Ooops, it was supposed to be "coffee (ground)" as opposed to "beans" ;-) typo - corrected.


----------



## O'Henry (25/7/10)

I'd go with Brendanos. I've tried his beers made using cold extraction in the secondary. They were coffee extreme. One of them was off the chain, even coffee drinkers were like 'woah'. The results are of course dependent on the variety used and the amount of beans.


----------



## GUB (27/7/10)

We used the cold press/french press technique on a Porter and it worked great. Was very much the dominant character but that is ok as we bottled half as coffee Porter the other half straight. 

From memory it was 100g ground and soaked in 1L of deionised water overnight then put in a plunger to get the grains out. That went in ~20L. The bonus is that since it is such a small amount of coffee you can afford to buy excellent quality beans ($3 for the 100g). If you don't have a grinder get the shop to do it the day you plan to soak them. Such a pure coffee flavour!


----------



## michael_or (30/7/10)

anyone tried whole beans in a randall type arrangement?


----------



## Fourstar (30/7/10)

michael_or said:


> anyone tried whole beans in a randall type arrangement?


Mt goat have, if im lucky i might get to taste it at the brewery tonight!


----------



## Dave70 (30/7/10)

This guy seems to have won an award for his, so I guess he knows what he's talking about. Pity bout the imperial measures though..

http://www.donosborn.com/homebrew/Beer_Log...tm#coffee_stout


----------



## hsb (2/8/10)

alkos said:


> *Size:* 20,0 L
> *Efficiency:* 75%
> *Attenuation:* 65%
> *Calories:* 221,35 kcal per 12,0 fl oz
> ...



Any notes on how this tasted? I'm going to give it a crack. It 'looks' quite bitter with the Barley/Black Malt/Coffee but I can see its only 40 on the bitterness.
Could I scale back that coffee a bit? I want coffee to be there but not too dominant, thinking more of a coffee and cream flavour rather than liquid espresso.
I'll probably follow the advice previously and soak the beans in sterile water for 24 hours, then add that to secondary towards the end of fermentation.
Thanks for sharing the recipe..


----------



## HoppingMad (2/8/10)

Sam Caligione (Dogfish Head Brewery) offers some discussion on adding coffee in the 'Extreme Brewing' book (amongst other weird stuff). He advocates adding 1-2 shots of espresso to a 19L batch in the last 10 mins of boil from memory (don't have the book with me so will check). That said, plenty of the other suggestions here sound like they'd work nicely.

Speaking of coffee beers Matilda Bay have a seasonal release of a coffee porter called Long Shot. Made me all jittery drinking just one stubby. So you caffeine heads better bear that in mind constructing your recipes that you don't add too much or you'll give yourselves heart attacks after polishing off a six pack.

RECORDED DATA -
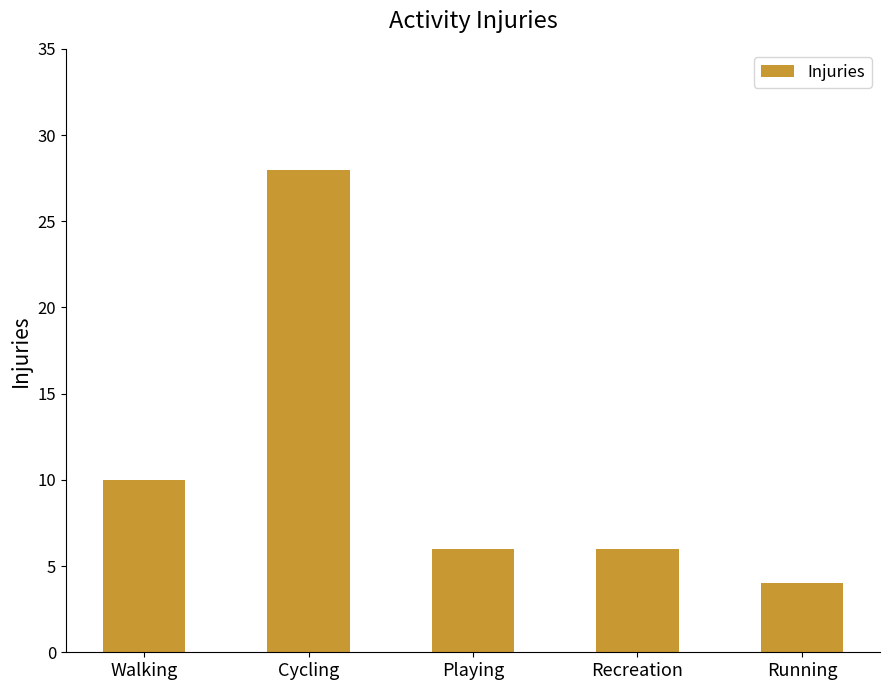

Where is the data nearest to the value 16?

Walking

LIST OF TASKS -
a) Answer from the coffee beer thread:
(i) How much ground coffee and how much deionised water did GUB use?
(ii) What bitterness figure does hsb say the recipe has?
(iii) What is the name of the seasonal coffee porter from Matilda Bay?
b) Retype the coffee beer thread from "I'll probably follow" to "a six pack.".
The lines are separate material and have nothing to do with the coffee beer thread.

RESULTS OF THE EXERCISE -
a)
(i) 100g of ground coffee in 1L of deionised water.
(ii) 40.
(iii) Long Shot.

b)
I'll probably follow the advice previously and soak the beans in sterile water for 24 hours, then add that to secondary towards the end of fermentation.
Thanks for sharing the recipe..


----------



## HoppingMad (2/8/10)

Sam Caligione (Dogfish Head Brewery) offers some discussion on adding coffee in the 'Extreme Brewing' book (amongst other weird stuff). He advocates adding 1-2 shots of espresso to a 19L batch in the last 10 mins of boil from memory (don't have the book with me so will check). That said, plenty of the other suggestions here sound like they'd work nicely.

Speaking of coffee beers Matilda Bay have a seasonal release of a coffee porter called Long Shot. Made me all jittery drinking just one stubby. So you caffeine heads better bear that in mind constructing your recipes that you don't add too much or you'll give yourselves heart attacks after polishing off a six pack.